作为东溟派小公主单婉晶在离开大厅之后,自然是需要代表着东溟派来招待前面的三女。
同样。
身为东溟派的尚家人也是如此。
只是双方都显得比较克制,毕竟在有心人的了解下,还是知道婠婠的身份,知道白清儿和师妃暄在燕王府中的位置。
虽是侍女,那也是燕王的侍女。
东溟派里的尚家人哪怕是有着心思想要询问什么,也不好出声,在这一刻,他们的位置不够高,不知不觉间在见到眼前这群人的时候,他们的身份地位就被隐隐的压了下来。
哪怕是身为东溟派小公主的单婉晶也是如此。
在来到船头之后,一群人彼此之间竟然是陷入了诡异的安静局面,局势显得有些尴尬。
“……”
单婉晶的目光在站在船头欣赏海景的婠婠身上停留了一下,目光又落在了在一群美人中显得格外的引人瞩目的小暄暄,却见她竟然也是一如婠婠在看海,丝毫没有理会其他人的打算。
莫名的,单婉晶在这两个模样相差这么大的女人身上看到了相同的气质。
倒是个头娇小,比她单婉晶要矮上半个头的白清儿正聚精会神的打量着船上的其他人,尤其是将眼神时不时的在单婉晶的身上停留,不知道在观察些什么。
想了想自己母亲与阴癸派的关系,单婉晶觉得自己现在还是保持安静的好,这船上真正做主的只有燕王杨倓和她的母亲东溟夫人单美仙,其他的都不过是陪衬。

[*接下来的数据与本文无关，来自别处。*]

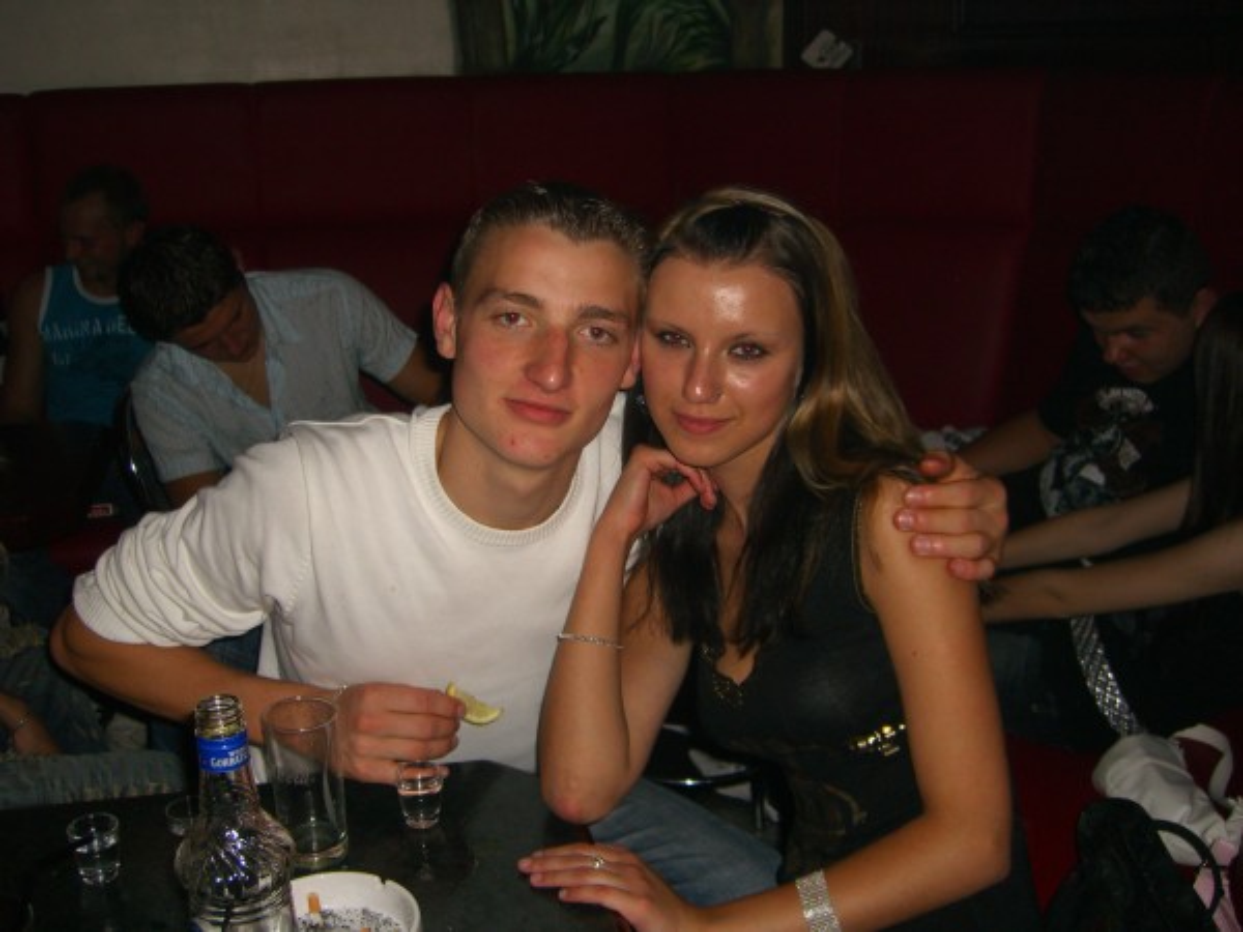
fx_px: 1365
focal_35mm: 38
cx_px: 622
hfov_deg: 49.0
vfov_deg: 37.7
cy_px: 466
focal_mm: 7.9
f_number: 2.8
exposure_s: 1/60
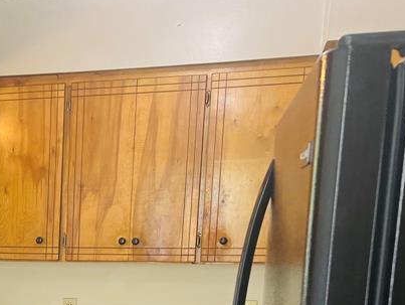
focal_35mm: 66
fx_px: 773
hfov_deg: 27.0
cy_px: 365
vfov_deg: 20.8
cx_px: -40
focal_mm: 5.7
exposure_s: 1/120
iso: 125
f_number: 1.5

这个念头在心底转了一圈之后,单婉晶便也开始欣赏起这眼前已经让她看的厌恶的海景来。
外面一番安静,纵看海浪翻涌。
内里客厅则是气氛凝重,双方你来我往间言语交锋犹如刀剑出鞘,只可惜在月倾池看来,这东溟夫人是被压在身下的那个,面对自己的两体已然是被迫的到了墙脚,若是在加上点道为止的白少棠,只怕会被彻底的蹂躏。

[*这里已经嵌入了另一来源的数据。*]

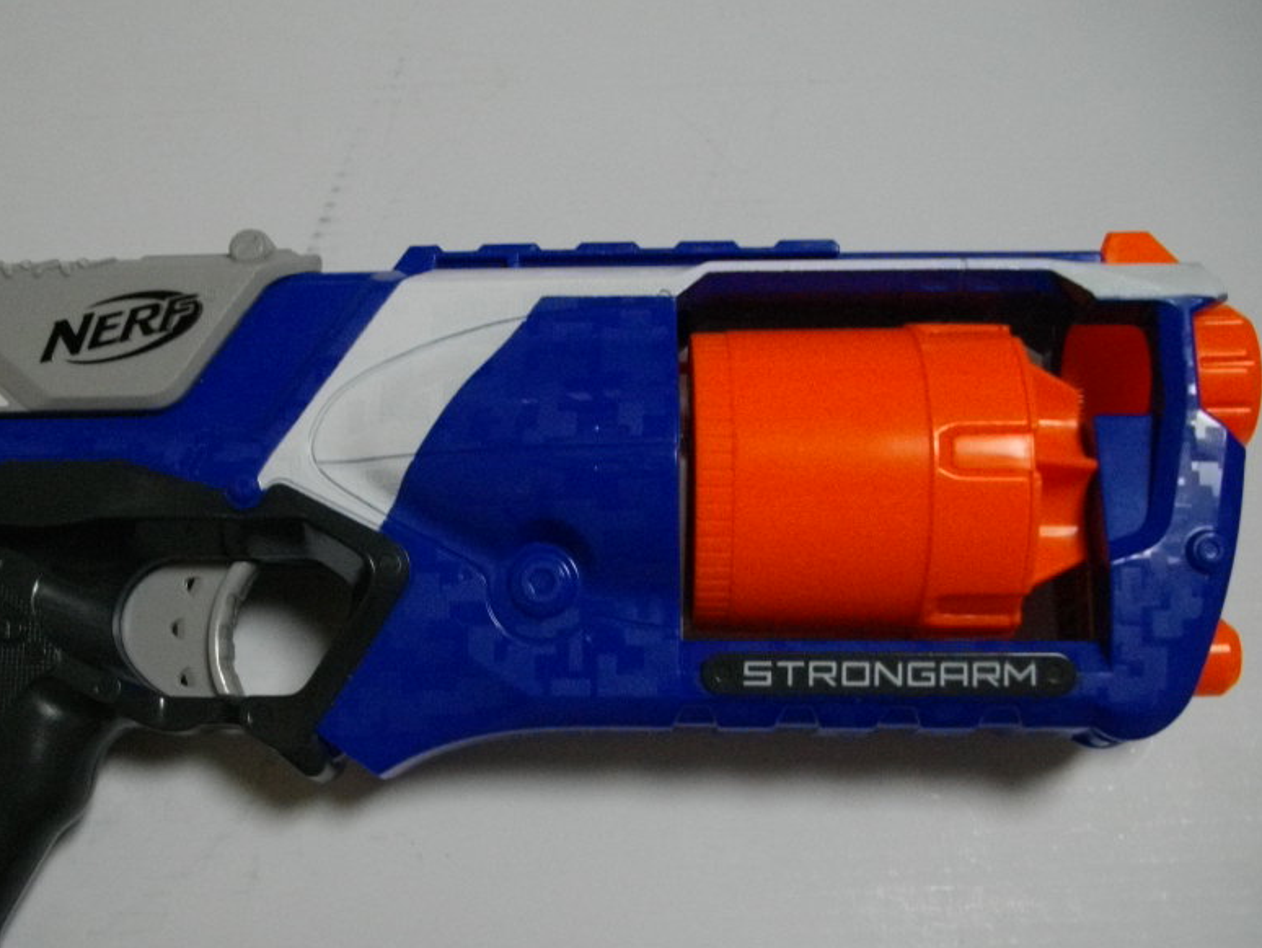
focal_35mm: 41
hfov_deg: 45.3
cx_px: 461
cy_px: 599
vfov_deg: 34.9
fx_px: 1495
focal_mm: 5.7
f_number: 2.9
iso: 286
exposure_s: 1/50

在这个时候,月倾池已然看出了东溟夫人的深浅,她没有勇气,没有反抗的勇气。
嘴上口口声声的诉说着自己的遭遇,仇恨自己的母亲,恨着将自己推入火炉,糟蹋了自己的魔隐边不负,她单美仙所做到的只有逃避,躲开阴后祝玉妍的视线。
月倾池觉得如果边不负没有死的话,这个时候站在东溟夫人的面前,只怕这个女人也只是做到在怒火的燃烧下反抗而已,她没有决死一搏的勇气。
“!!!”
吞了一下口水,东溟夫人强行压下心头的震惊之情,目光静静的迎着燕王杨倓那淡漠的视线,落在单美仙的眼中却是比之一旁那已经名震江湖的一枝独秀月倾池来的更为的压迫感十足。
半晌。
迎着燕王杨倓的目光,东溟夫人开口道:“如果妾身说拒绝呢?”再说这句话的时候,单美仙的心已经提升到了顶点,防备的自然不是燕王,而是刚刚那个嬉笑间尽显杀戮气息的月倾池。
“……”
杨倓没有说话,只是静静的看着东溟夫人,淡漠的目光丝毫没有为对方的回答而出现变动。
“殿下的大礼,妾身可以回报最丰厚的礼物!”
深吸了一口气,东溟夫人的内心里有那么一点后悔接受婠婠的调解,但她也知道不管有没有阴癸派,自己与燕王的见面在边不负的头颅做成了礼物之后,这一幕已然是固定的了。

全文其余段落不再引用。